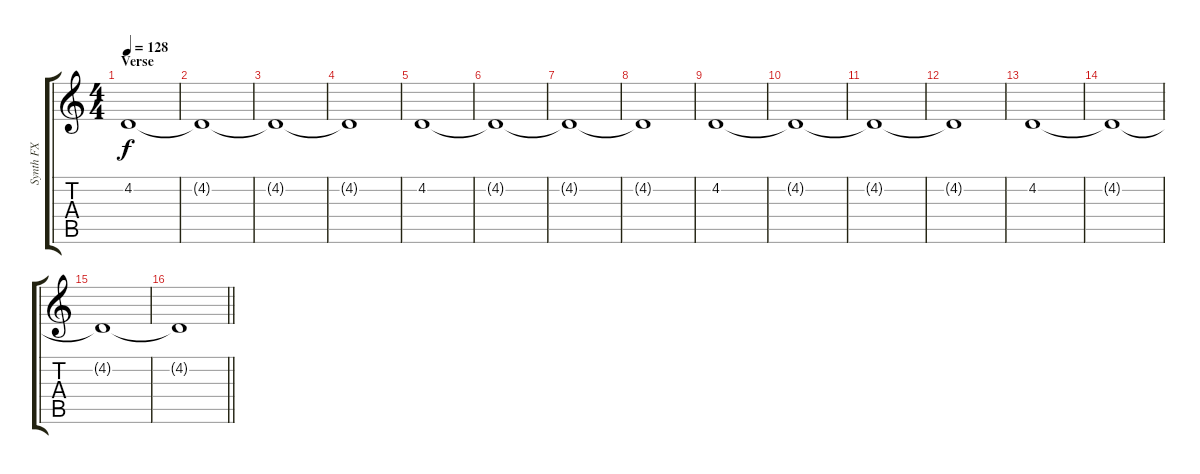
\track ("Synth FX" "Synth FX") {instrument pad4choir}
\staff {score tabs}
\tuning (Eb4 Bb3 Gb3 Db3 Ab2 Db2) {hide}
\ts (4 4)
\section ("" "Verse")
\tempo 128
\clef g2
\ks c
4.2.1{dy f} |
4.2{t}.1 |
4.2{t}.1 |
4.2{t}.1 |
4.2.1 |
4.2{t}.1 |
4.2{t}.1 |
4.2{t}.1 |
4.2.1 |
4.2{t}.1 |
4.2{t}.1 |
4.2{t}.1 |
4.2.1 |
4.2{t}.1 |
4.2{t}.1 |
\barLineRight lightlight
4.2{t}.1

→ **Problem details**: Write out the notation of every item above again, character for character, and leave the pictures out.

→ **Finished answer**:
\track ("Synth FX" "Synth FX") {instrument pad4choir}
\staff {score tabs}
\tuning (Eb4 Bb3 Gb3 Db3 Ab2 Db2) {hide}
\ts (4 4)
\section ("" "Verse")
\tempo 128
\clef g2
\ks c
4.2.1{dy f} |
4.2{t}.1 |
4.2{t}.1 |
4.2{t}.1 |
4.2.1 |
4.2{t}.1 |
4.2{t}.1 |
4.2{t}.1 |
4.2.1 |
4.2{t}.1 |
4.2{t}.1 |
4.2{t}.1 |
4.2.1 |
4.2{t}.1 |
4.2{t}.1 |
\barLineRight lightlight
4.2{t}.1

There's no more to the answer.